Lizzie Damilola Blackburn

(Viking Penguin, 2022)

Reviewed by Maame Blue

 

‘Lord,’ Aunty Debbie rattles on. ‘Yinka is thirty-two

‘Thirty-one,’ I mutter under my breath.

‘There is no reason why, at the age of thirty-two, a woman of her calibre should still be single.’

‘God forbid!’ Mum inserts.

‘In the same way you brought Kemi a huzband, Lord, bring Yinka a huzband of her own. Don’t delay your blessing. Bring him this year.’

Not unlike Aunty Debbie’s prayer, this book makes demands that are not always met. As a Black woman of West African descent raised in a Christian household, I saw myself in some parts of this book, but in many others, I did not. There were moments of laugh-out-loud humour, a familiarity that made me cringe but also want to read more, and a collection of characters I liked.
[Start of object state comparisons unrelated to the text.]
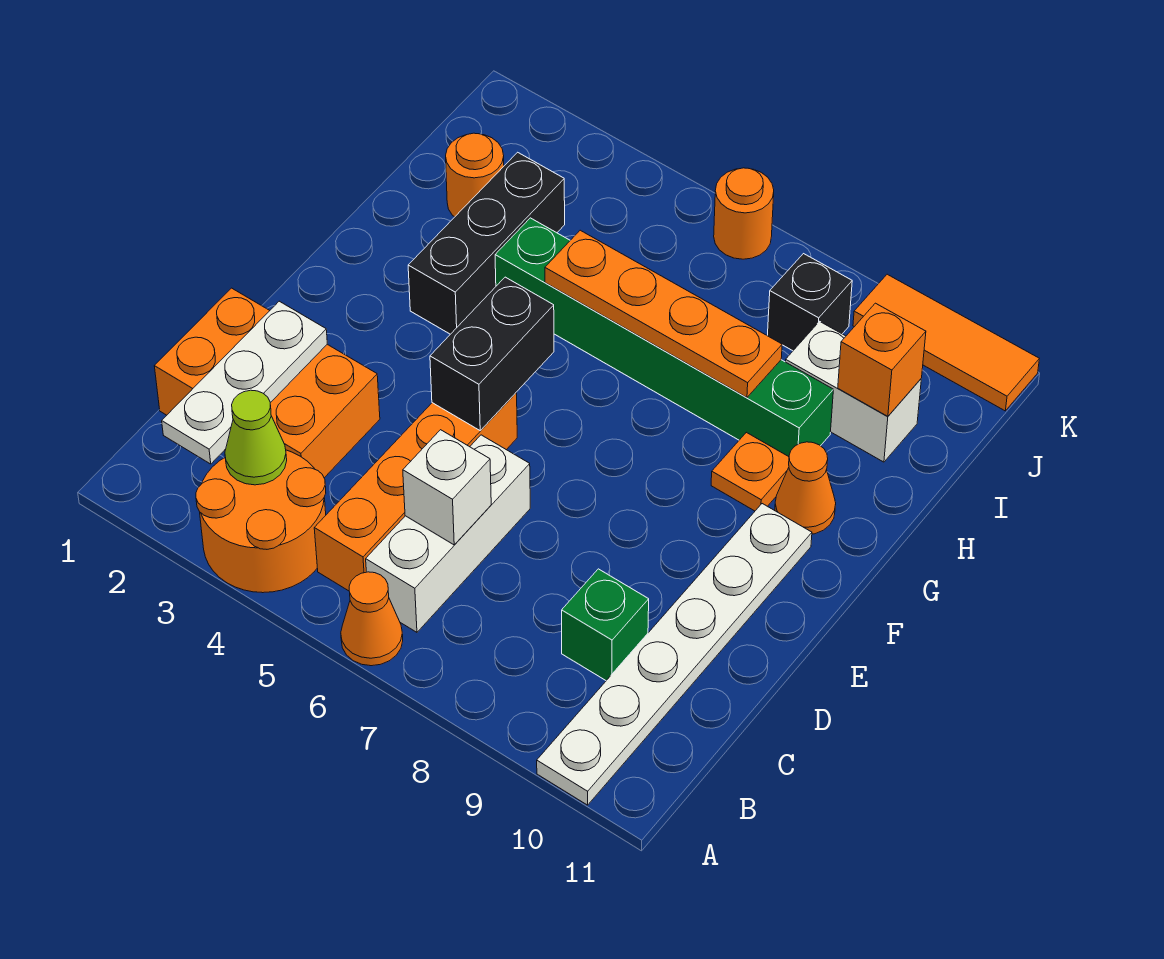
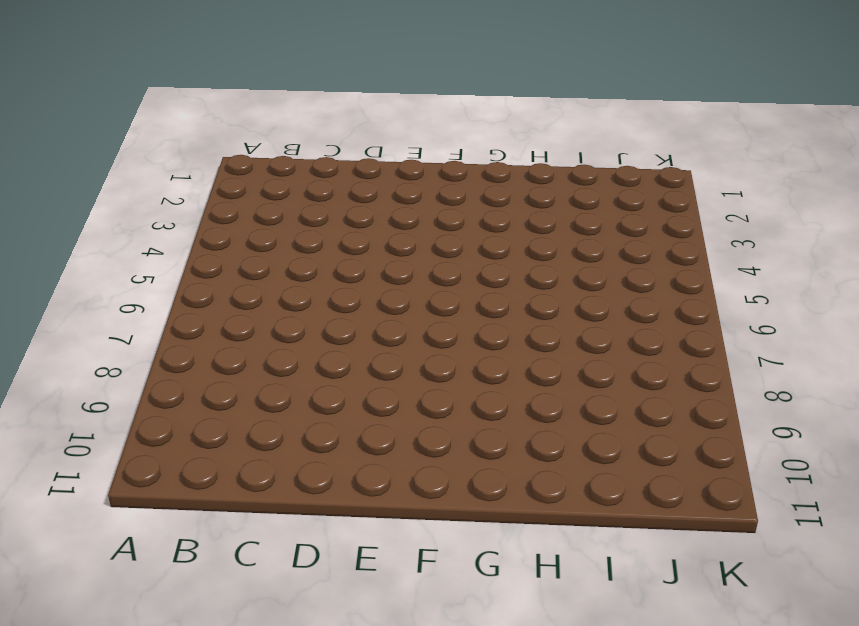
none -> orange 2x2 round brick [196,450,326,593]
none -> orange 1x1 cone [341,572,403,666]
none -> white 1x6 plate [537,504,812,805]

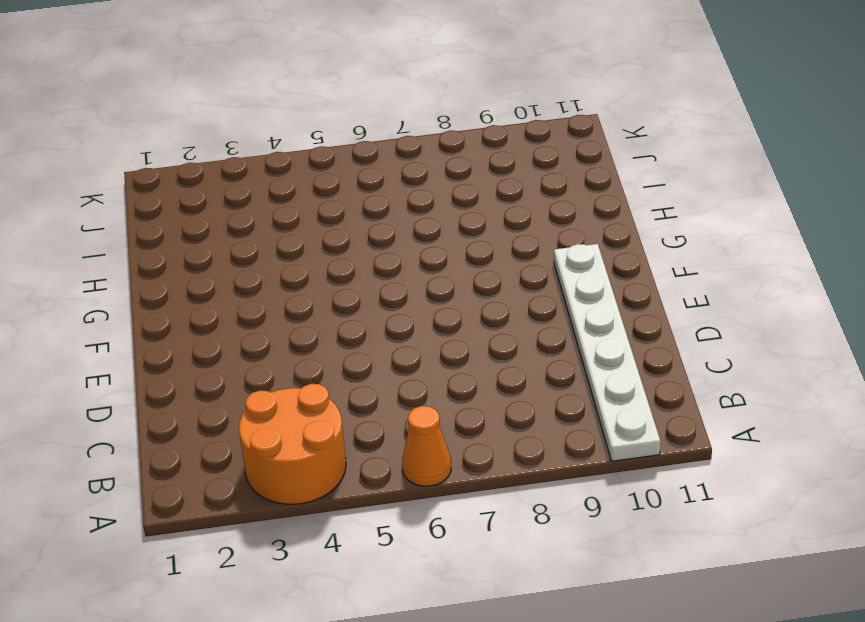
none -> orange 1x4 brick [314,393,517,591]
none -> white 1x3 brick [366,435,530,632]
none -> orange 2x3 brick [154,288,380,478]

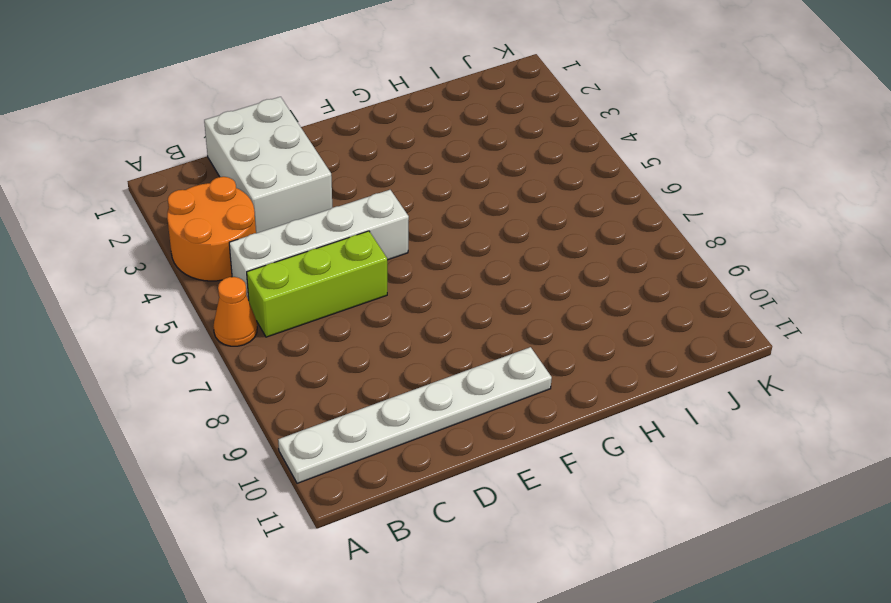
white 1x4 brick [229,190,409,300] -> orange 1x4 brick [314,393,517,591]
lime 1x3 brick [247,231,387,337] -> white 1x3 brick [366,435,530,632]
white 2x3 brick [204,97,332,233] -> orange 2x3 brick [154,288,380,478]
none -> green 1x1 brick [562,569,649,681]
none -> black 1x3 brick [408,152,565,334]
none -> orange 1x1 plate [711,432,789,511]

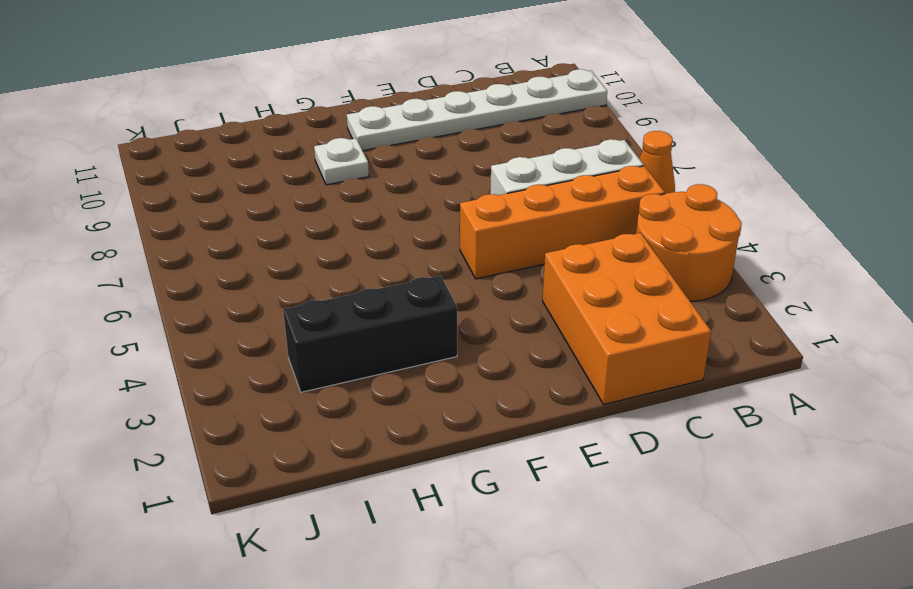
white 1x1 plate [314,138,369,185] -> orange 1x1 plate [711,432,789,511]
none -> green 1x1 brick [562,569,649,681]
none -> orange 1x1 cone [775,442,836,534]
none -> green 1x6 brick [495,218,833,457]

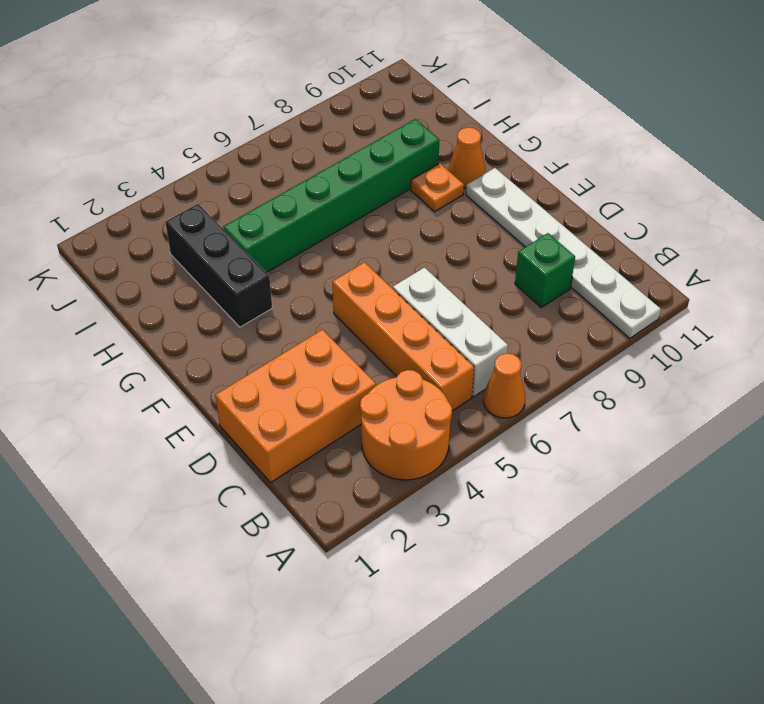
none -> orange 1x1 round brick [446,133,504,217]
none -> white 1x2 brick [785,321,921,462]
none -> black 1x1 brick [767,254,852,351]

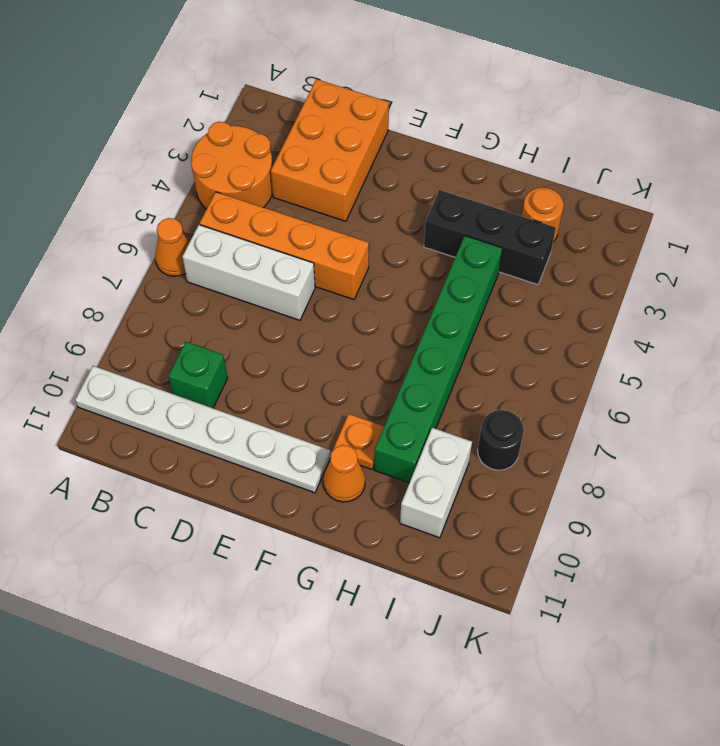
black 1x1 round brick [477,410,524,470] -> black 1x1 brick [767,254,852,351]
none -> orange 1x1 round brick [714,168,774,259]
none -> orange 1x3 tile [853,274,1039,411]
none -> white 1x3 plate [162,301,327,464]

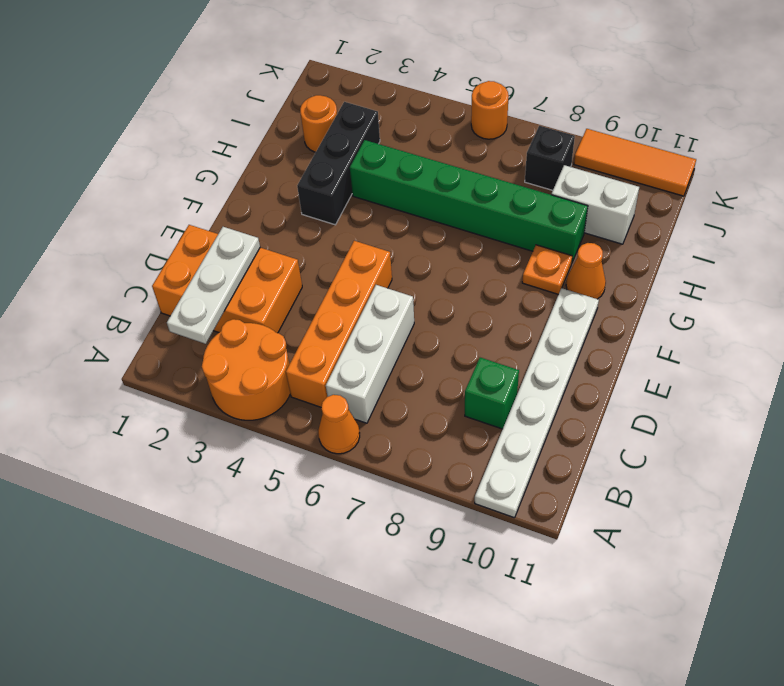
none -> lime 1x1 cone [225,390,287,485]
none -> white 1x1 brick [403,430,491,545]
none -> black 1x2 brick [430,277,554,431]

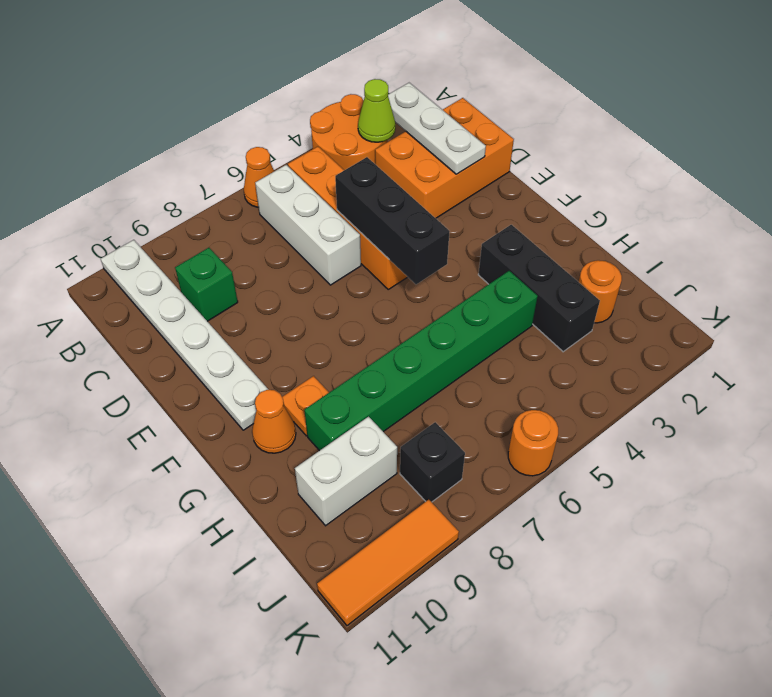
black 1x3 brick [335,157,450,284] -> black 1x2 brick [430,277,554,431]
none -> white 1x1 brick [403,430,491,545]
none -> orange 1x4 plate [545,230,782,398]
none -> orange 1x1 brick [838,303,926,416]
Yinka’s mother is especially well crafted; overzealous, overbearing and always with her eyes on the prize – to see both her daughters married off with children and therefore succeeding in life. There was no Plan B for Yinka’s mother – and by extension, there isn’t one for Yinka, either. Don’t get me wrong, Yinka has her own mind; she has a successful career behind her, owns her own home, and is open about her Christian faith being an anchor. But there were gaps within her character that I struggled to fill as a reader. 

Even though we meet Yinka at a point of difficulty, where things that were once certain become less so, she never quite becomes undone by the difficulty. Instead, the story takes us through a collection of mishaps and over-explained moments that feel strategically placed to attract a reader very unlike myself. 

And yet, there were so many aspects of the book that I was sold on: Yinka’s distaste for a certain type of performative church service; her choice not to have sex before marriage that isn’t preachy but personal and wonderful; and even a proclivity to tell little white lies that become bigger as she tries to avoid embarrassment. These things make Yinka an unlikely heroine, with a nerdy sense of humour that jumps off the page and endears her to you. 

Yinka’s story also engages with heavy topics like colourism and grief, but these issues carry a weight that feels out of balance with the more light-hearted narrative of finding a date for a wedding that persists throughout the book. In the end I found myself asking, where is Yinka? Where is the strong advocate for her own beliefs, for those of her friends? She seems instead to disappear halfway through the book behind all the things that happen to her and those around her. And when she does reappear through the filter of a few counselling sessions, she is fixed again, neat, tidy and not quite the flawed force I wanted to root for at the beginning. 

Yinka, Where Is Your Huzband? is an easy read, with prose that felt contemporary and accessible, but it left me with more questions than answers.